→ Given passage:
-- Opening Marker --

Cloudflare started offering OCSP stapling in 2012. Cloudflare’s original implementation relied on code from nginx that was able to provide OCSP stapling for a some, but not all connections. As Cloudflare’s network grew, the implementation wasn’t able to scale with it, resulting in a drop in the percentage of connections with OCSP responses stapled. The architecture we had chosen had served us well, but we could definitely do better.

In the last year we redesigned our OCSP stapling infrastructure to make it much more robust and reliable. We’re happy to announce that we now provide reliable OCSP stapling connections to Cloudflare. As long as the certificate authority has set up OCSP for a certificate, Cloudflare will serve a valid OCSP stapled response. All Cloudflare customers now benefit from much more reliable OCSP stapling.

OCSP stapling past

In Cloudflare’s original implementation of OCSP stapling, OCSP responses were fetched opportunistically. Given a connection that required a certificate, Cloudflare would check to see if there was a fresh OCSP response to staple. If there was, it would be included in the connection. If not, then the client would not be sent an OCSP response, and Cloudflare would send a request to refresh the OCSP response in the cache in preparation for the next request.

If a fresh OCSP response wasn’t cached, the connection wouldn’t get an OCSP staple. The next connection for that same certificate would get a OCSP staple, because the cache will have been populated.

This architecture was elegant, but not robust. First, there are several situations in which the client is guaranteed to not get an OCSP response. For example, the first request in every cache region and the first request after an OCSP response expires are guaranteed to not have an OCSP response stapled. With Cloudflare’s expansion to more locations, these failures were more common. Less popular sites would have their OCSP responses fetched less often resulting in an even lower ratio of stapled connections. Another reason that connections could be missing OCSP responses is if the OCSP request from Cloudflare to fill the cache failed. There was a lot of room for improvement.

-- Closing Marker --

→ Dataset:

-- Opening Marker --

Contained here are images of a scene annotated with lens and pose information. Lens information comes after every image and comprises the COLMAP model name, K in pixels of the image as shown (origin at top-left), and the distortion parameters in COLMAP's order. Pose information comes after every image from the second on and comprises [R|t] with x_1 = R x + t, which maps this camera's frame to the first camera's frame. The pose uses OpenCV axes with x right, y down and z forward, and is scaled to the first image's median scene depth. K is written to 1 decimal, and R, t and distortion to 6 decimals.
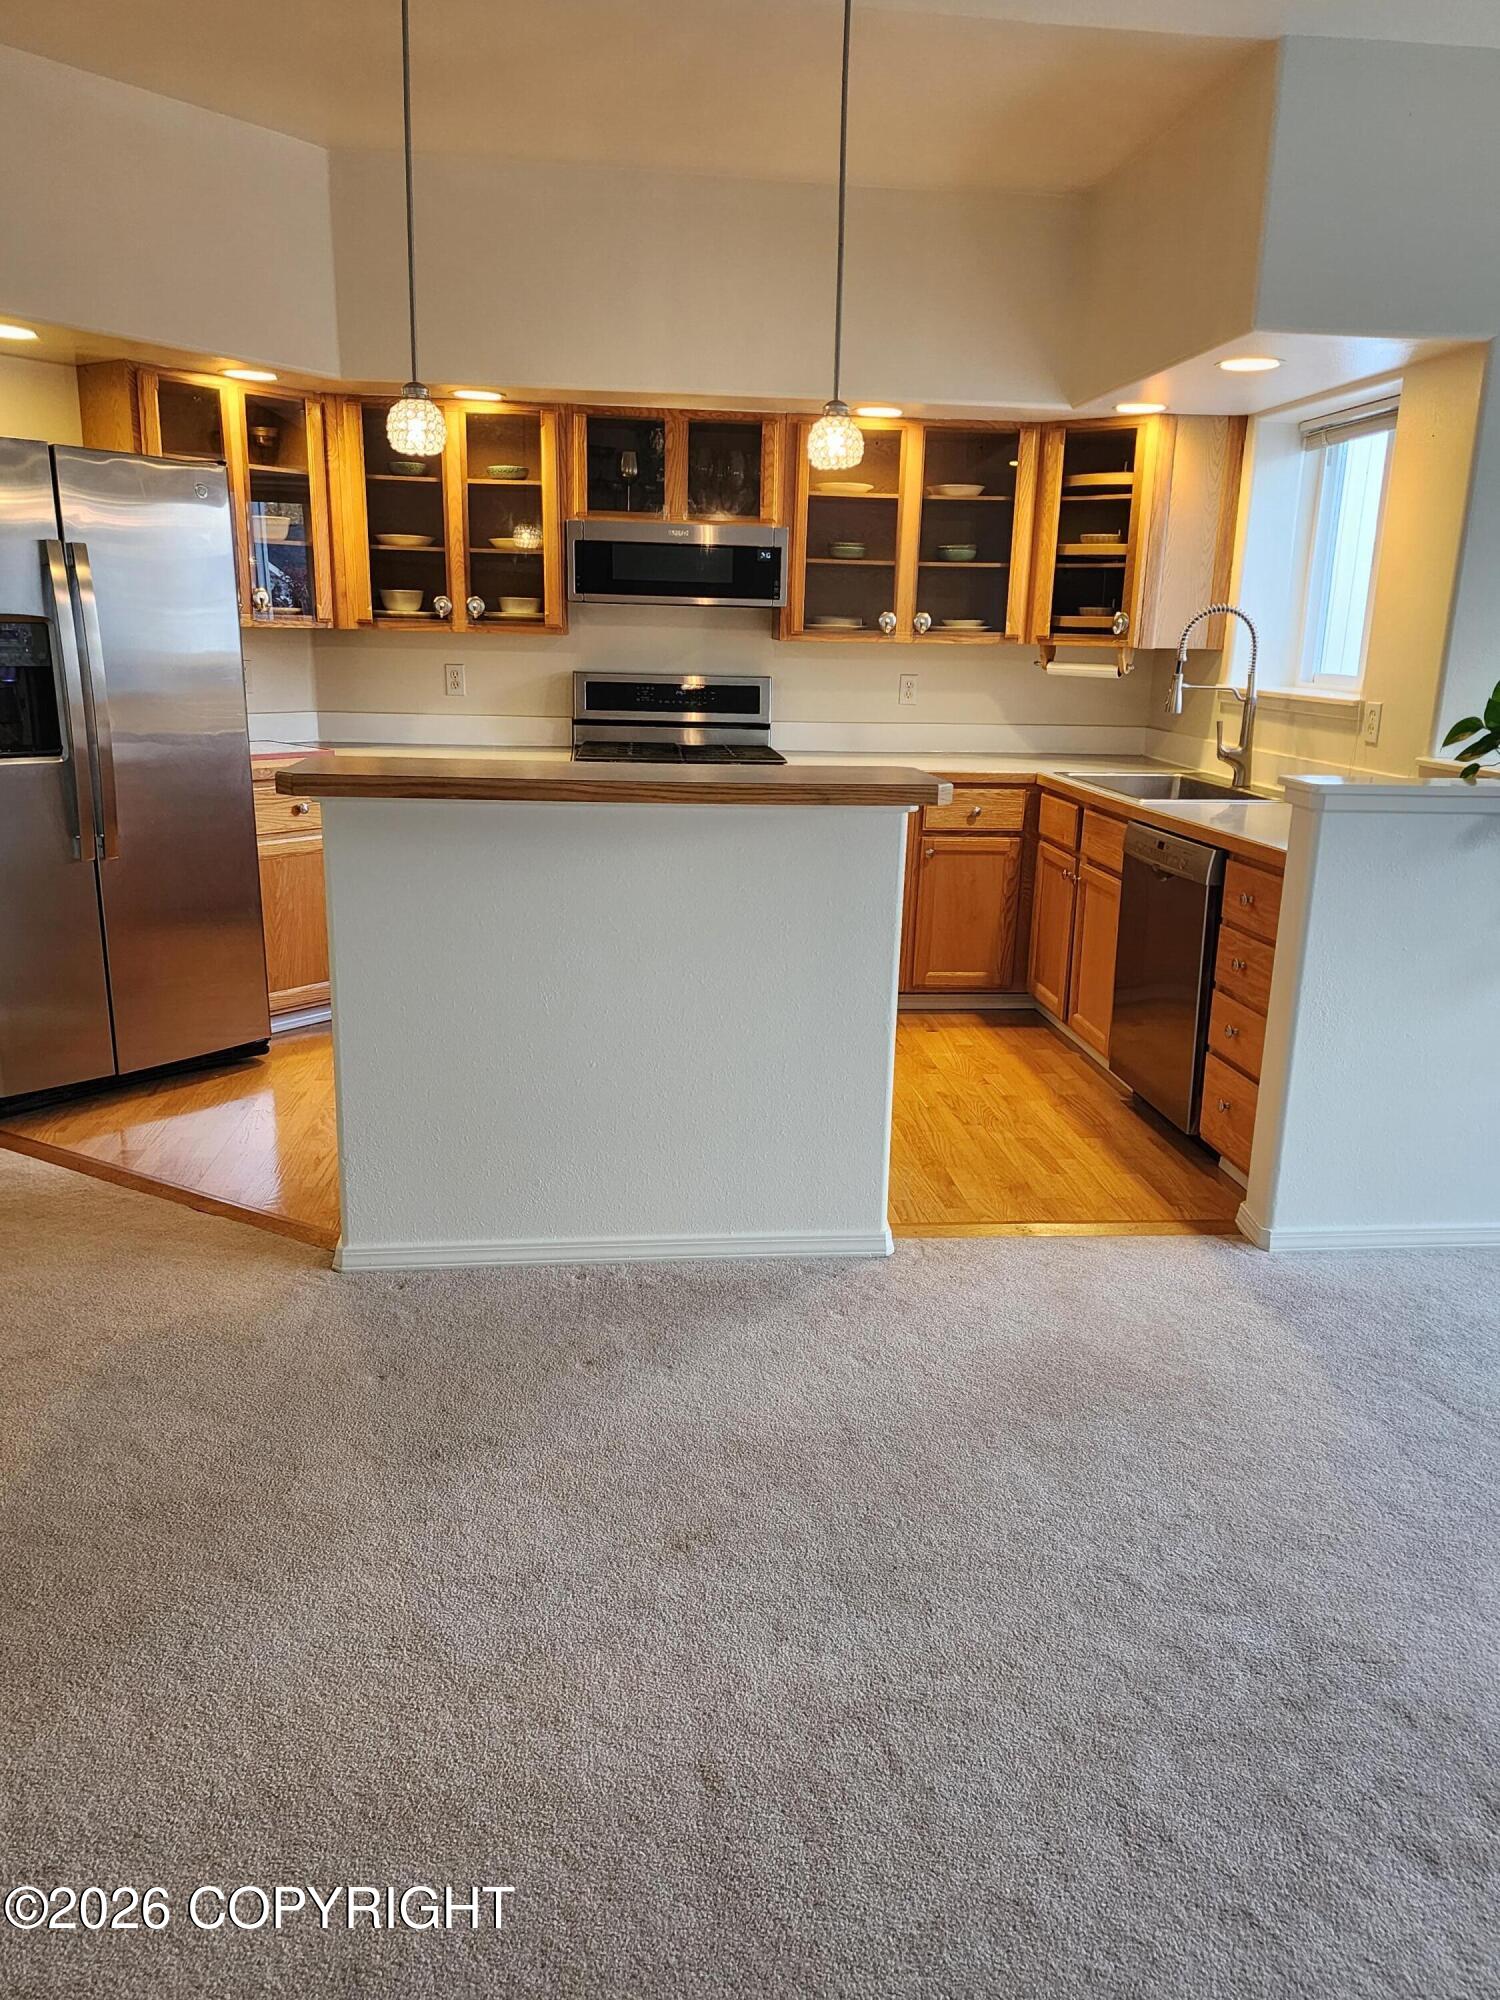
lens RADIAL K [[1436.4, 0, 752.8], [0, 1436.4, 994.8], [0, 0, 1]] dist [0.079545, -0.059870]
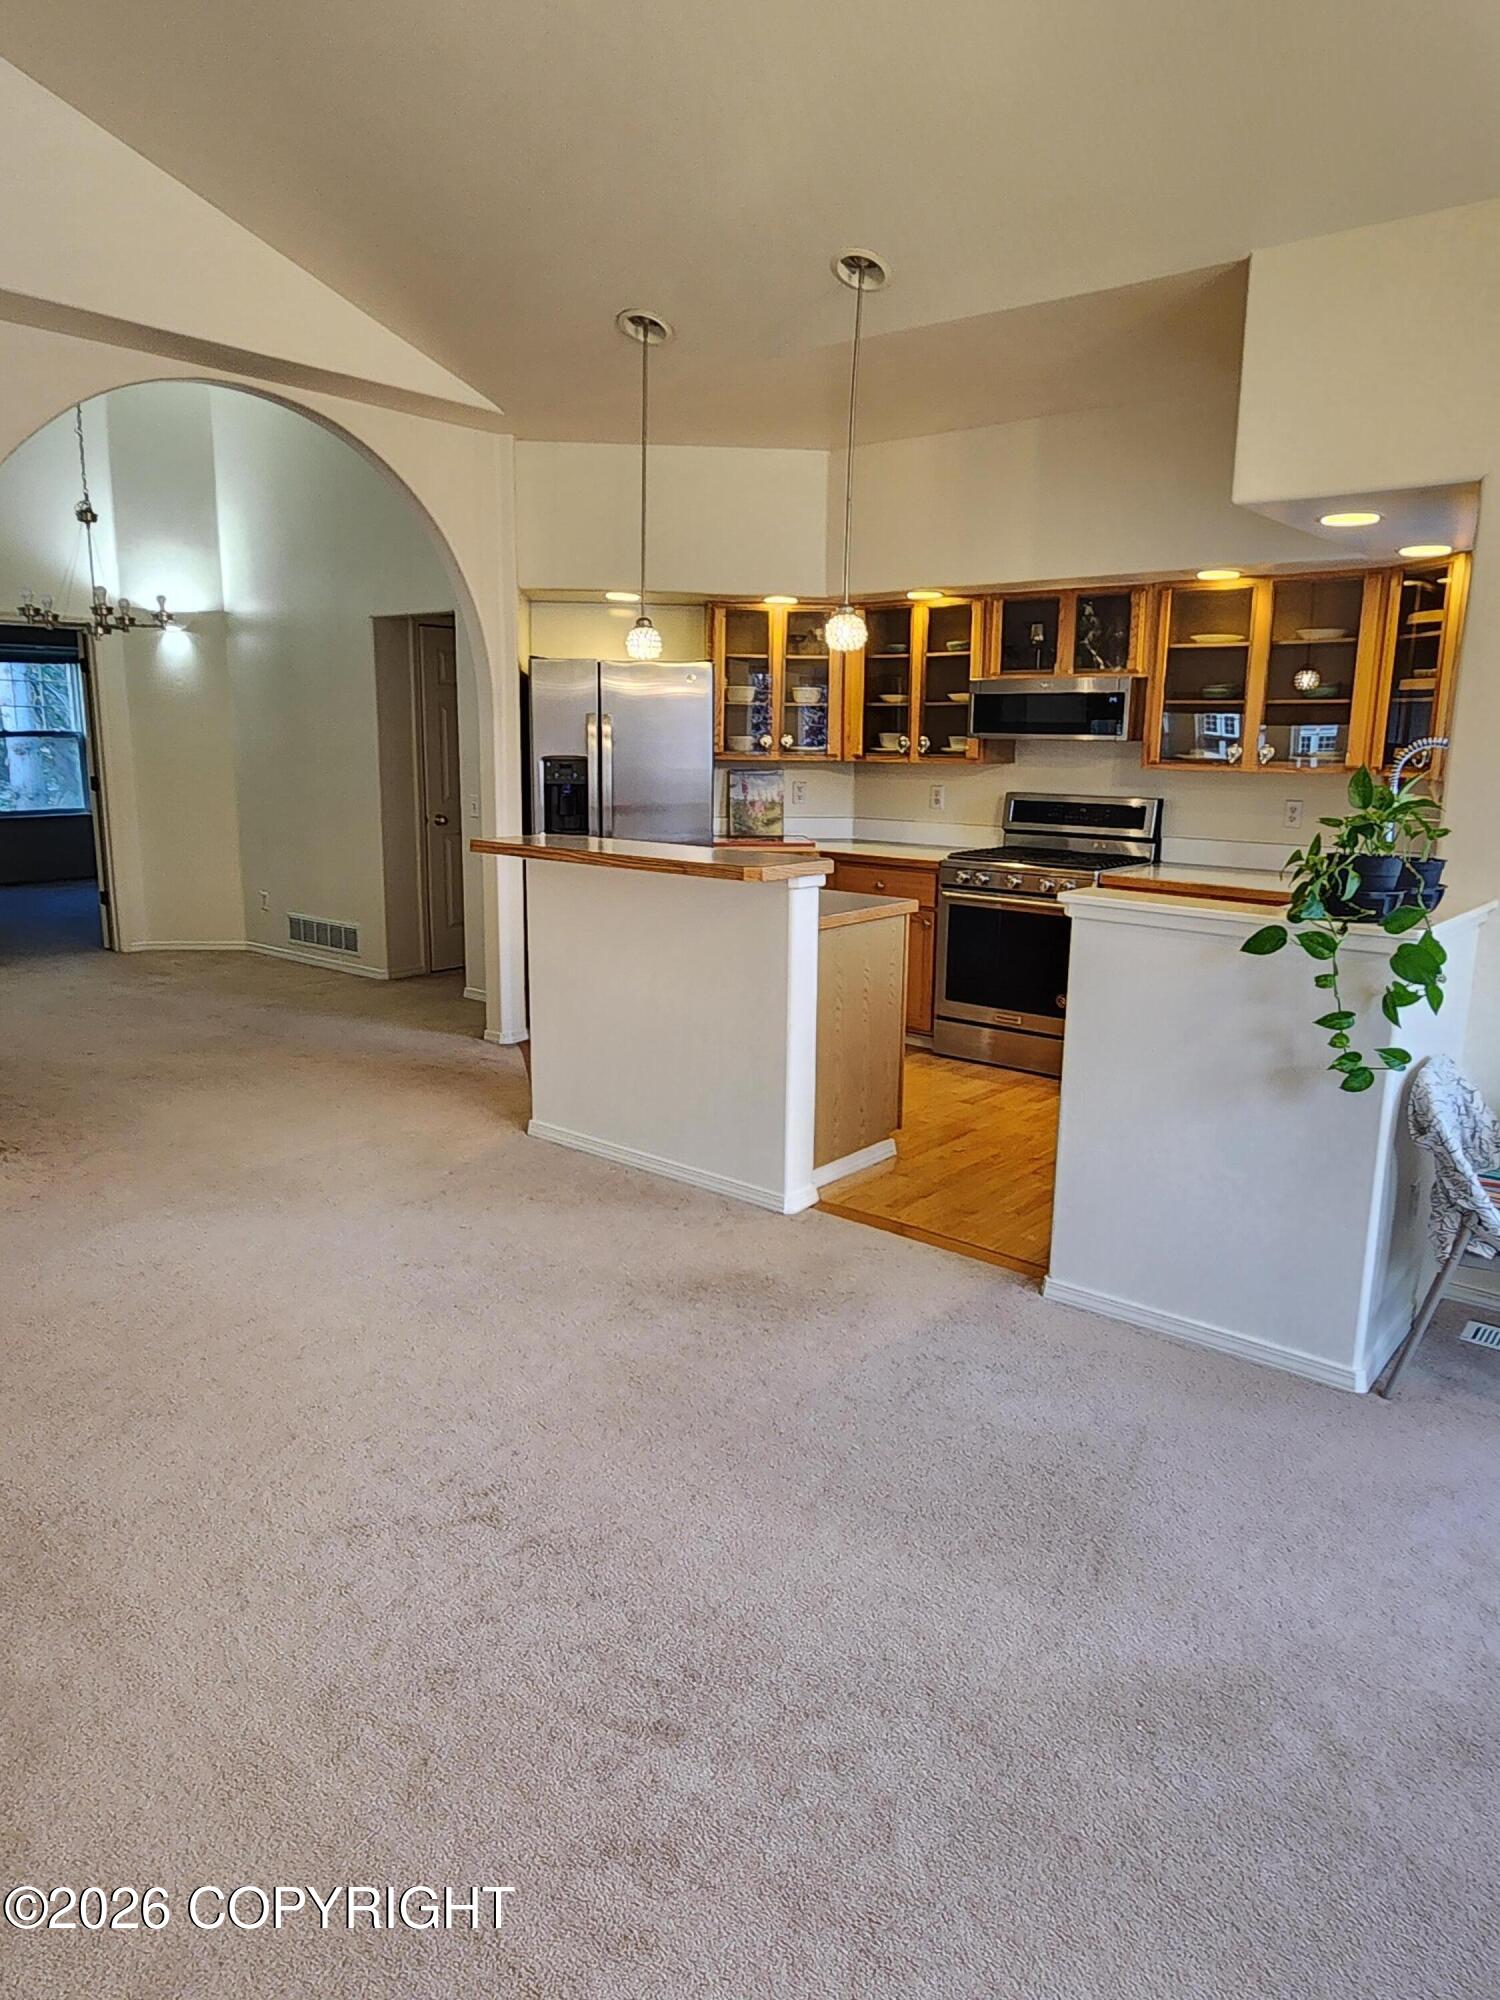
lens RADIAL K [[1304.8, 0, 741.7], [0, 1304.8, 992.1], [0, 0, 1]] dist [0.006007, -0.007461]
pose [[0.684603, 0.128604, -0.717481, 0.791826], [-0.179881, 0.983677, 0.004679, -0.019362], [0.706372, 0.125858, 0.696562, 0.076911]]
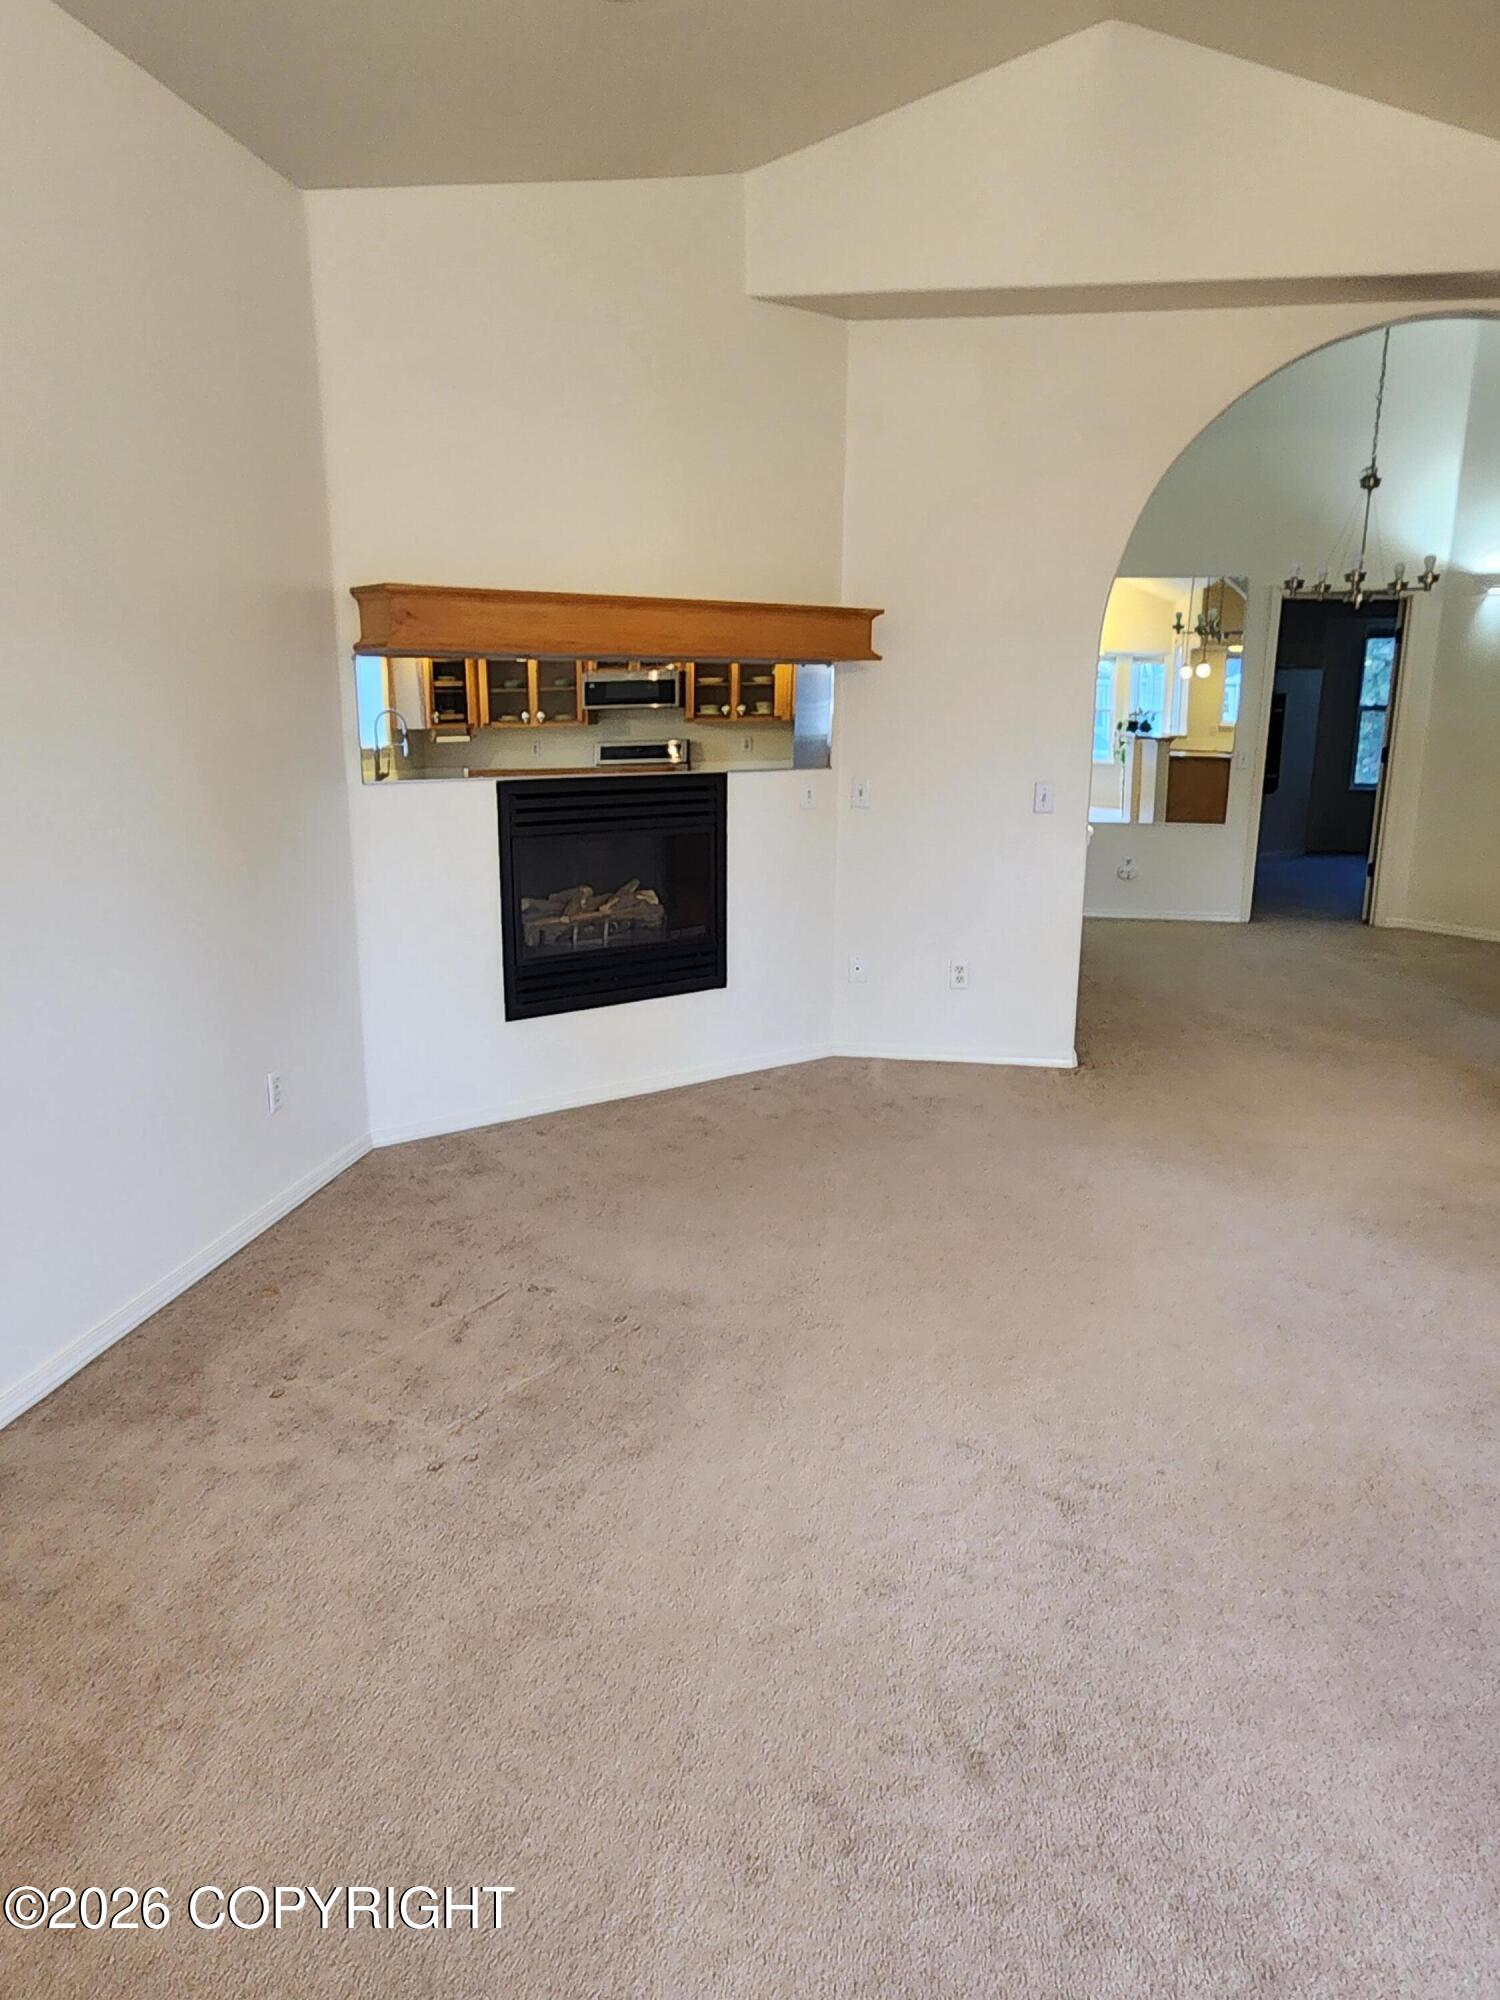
lens RADIAL K [[1304.8, 0, 754.8], [0, 1304.8, 1005.0], [0, 0, 1]] dist [0.006007, -0.007461]
pose [[-0.265582, 0.197362, -0.943671, 0.848657], [-0.257776, 0.928648, 0.266767, -0.082031], [0.928987, 0.314104, -0.195757, 0.375675]]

-- Closing Marker --

→ To do: Reproduce the entire passage on Cloudflare's OCSP stapling word for word.

→ Solution:
Cloudflare started offering OCSP stapling in 2012. Cloudflare’s original implementation relied on code from nginx that was able to provide OCSP stapling for a some, but not all connections. As Cloudflare’s network grew, the implementation wasn’t able to scale with it, resulting in a drop in the percentage of connections with OCSP responses stapled. The architecture we had chosen had served us well, but we could definitely do better.

In the last year we redesigned our OCSP stapling infrastructure to make it much more robust and reliable. We’re happy to announce that we now provide reliable OCSP stapling connections to Cloudflare. As long as the certificate authority has set up OCSP for a certificate, Cloudflare will serve a valid OCSP stapled response. All Cloudflare customers now benefit from much more reliable OCSP stapling.

OCSP stapling past

In Cloudflare’s original implementation of OCSP stapling, OCSP responses were fetched opportunistically. Given a connection that required a certificate, Cloudflare would check to see if there was a fresh OCSP response to staple. If there was, it would be included in the connection. If not, then the client would not be sent an OCSP response, and Cloudflare would send a request to refresh the OCSP response in the cache in preparation for the next request.

If a fresh OCSP response wasn’t cached, the connection wouldn’t get an OCSP staple. The next connection for that same certificate would get a OCSP staple, because the cache will have been populated.

This architecture was elegant, but not robust. First, there are several situations in which the client is guaranteed to not get an OCSP response. For example, the first request in every cache region and the first request after an OCSP response expires are guaranteed to not have an OCSP response stapled. With Cloudflare’s expansion to more locations, these failures were more common. Less popular sites would have their OCSP responses fetched less often resulting in an even lower ratio of stapled connections. Another reason that connections could be missing OCSP responses is if the OCSP request from Cloudflare to fill the cache failed. There was a lot of room for improvement.